Poole was a Broward County detective in 2009 when he received a call from Lieutenant David Benjamin, a trusted Rothstein confidant who often moonlighted as Rothstein's private security.  Benjamin told Poole to pull over the wife of Doug Bates, a Rothstein colleague, and arrest her for a bottle of unmarked prescription pills that would be found in her purse.  Poole carried out Benjamin's instructions, with Bates' wife ultimately serving 18 hours in jail before she was released.  The charges were later dropped when it was revealed that the unmarked medication was nothing more than medicine for her autistic child.  
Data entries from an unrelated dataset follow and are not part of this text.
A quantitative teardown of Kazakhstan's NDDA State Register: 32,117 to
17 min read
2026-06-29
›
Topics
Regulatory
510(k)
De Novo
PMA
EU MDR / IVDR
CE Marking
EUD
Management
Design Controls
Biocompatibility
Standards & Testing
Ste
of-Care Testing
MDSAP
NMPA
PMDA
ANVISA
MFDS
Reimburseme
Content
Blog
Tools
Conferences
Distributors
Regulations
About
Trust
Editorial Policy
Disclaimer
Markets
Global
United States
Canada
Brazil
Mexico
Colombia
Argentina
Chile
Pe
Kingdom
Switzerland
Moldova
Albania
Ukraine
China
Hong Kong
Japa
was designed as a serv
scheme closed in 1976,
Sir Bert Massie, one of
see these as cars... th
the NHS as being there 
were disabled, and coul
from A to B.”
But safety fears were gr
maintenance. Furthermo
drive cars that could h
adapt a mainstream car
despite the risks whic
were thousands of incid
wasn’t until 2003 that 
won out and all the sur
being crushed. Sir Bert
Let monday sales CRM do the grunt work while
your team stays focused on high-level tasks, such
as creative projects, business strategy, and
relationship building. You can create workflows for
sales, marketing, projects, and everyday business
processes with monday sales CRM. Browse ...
While Poole was not accused of having knowledge of Rothstein ordering the arrest, he pleaded guilty to conspiring to violate civil rights for carrying out Benjamin's instructions to make an illegal arrest.  Benjamin was also charged in connection with the incident, and he was sentenced earlier this week to serve a five-year prison term.  Bates, who once worked with Rothstein, is currently serving a five-year prison term for writing opinion letters on his law firm letterhead to vouch for Rothstein's scheme.  At least 15 individuals have faced criminal charges for their connections to Rothstein, with more charges expected.
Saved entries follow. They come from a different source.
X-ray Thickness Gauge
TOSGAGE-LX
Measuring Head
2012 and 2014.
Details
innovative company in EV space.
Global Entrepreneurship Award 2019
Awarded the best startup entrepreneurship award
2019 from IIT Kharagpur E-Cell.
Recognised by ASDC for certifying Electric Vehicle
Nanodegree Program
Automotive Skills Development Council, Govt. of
TelexFree Founders Indicted On Fraud Charges

A Massachusetts grand jury indicted TelexFree co-founders James Merrill and Carlos Wanzeler on multiple fraud charges in what authorities have alleged was a massive Pyramid/Ponzi scheme that may have defrauded victims out of hundreds of millions of dollars.  Merrill and Wanzeler were charged with one count of conspiracy to commit wire fraud and eight counts of wire fraud.  Each wire fraud count carries a maximum twenty-year prison term as well as monetary penalties.  The indictment also seeks the forfeiture of tens of millions of dollars, real estate, and luxury vehicles and watercraft belonging to the two men.  Merrill is currently in custody after his arrest in early May, while Wanzeler remains a fugitive and is believed to be in Brazil.  
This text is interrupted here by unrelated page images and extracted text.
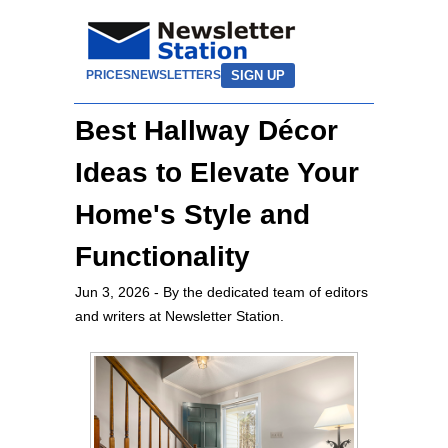
SIGN UP
PRICES
NEWSLETTERS
Best Hallway Décor
Ideas to Elevate Your
Home's Style and
Functionality
Jun 3, 2026
- By the dedicated team of editors
and writers at Newsletter Station.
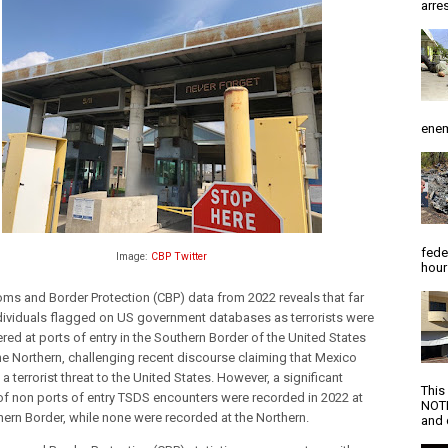
arres
enem
fede
Image:
CBP Twitter
hour
ms and Border Protection (CBP) data from 2022 reveals that far 
dividuals flagged on US government databases as terrorists were 
ed at ports of entry in the Southern Border of the United States 
he Northern, 
challenging recent discourse claiming that Mexico 
a terrorist threat to the United States. However, a significant 
This
f non ports of entry TSDS encounters were recorded in 2022 at 
NOTI
hern Border, while none were recorded at the Northern.
and d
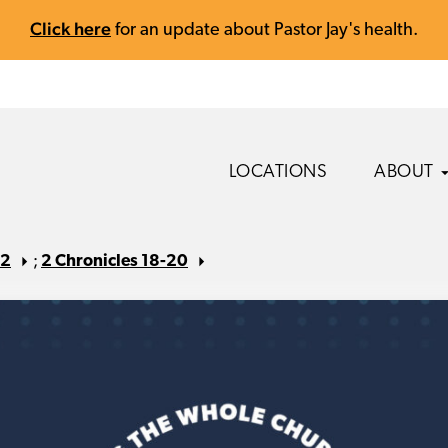
Click here
for an update about Pastor Jay's health.
LOCATIONS
ABOUT
22
;
2 Chronicles 18-20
The indictment does not appear to contain any new revelations, alleging that Wanzeler and Merrill operated TelexFree as a Pyramid and Ponzi scheme that took in hundreds of millions of dollars from victims who were promised substantial returns through minimal efforts.  Authorities allege that TelexFree's compensation system incentivized the recruitment of new investors to the scheme, and that Merrill and Wanzeler made deceiving statements to induce new investors.  This included promotional and instructional videos that were distributed through social media and at conferences known as "evtravaganzas."  

Three TelexFree entities filed a late-night bankruptcy on April 13, 2014, two days before both the Massachusetts Securities Division and the Securities and Exchange Commission filed civil complaints accusing the company of operating as a massive fraud.  The Nevada bankruptcy court where the bankruptcy cases were initially filed later transferred the cases to Massachusetts on the motion of the government, thwarting TelexFree's hopes that it could use the bankruptcy as a way to fend off regulators and reorganize the company.  A court-appointed bankruptcy trustee recently stated in court filings that TelexFree "engaged in a Pyramid or Ponzi scheme."

The indictment contains a lengthy list of assets the government seeks to forfeit as proceeds of the crimes, including tens of millions of dollars in bank accounts and cashier's checks.  Additionally, the government seeks to forfeit several dozen parcels of real estate located in Massachusetts and Florida, as well as the following motor vehicles:

  • 2014 BMW X6;
  • 2013 BMW X5;
  • 2013 BMW Z4;
  • 2009 Ferrari 430;
  • 2013 Porsche Boxster;
  • 2013 Toyota Highlander; 
  • 2007 Sea Ray 40 Motor Yacht; and 
  • 2003 Maxum boat.

According to a report from Patrick Pretty, these assets appear to be the "small real estate empire" prosecutors allege Wanzeler purchased using investor funds.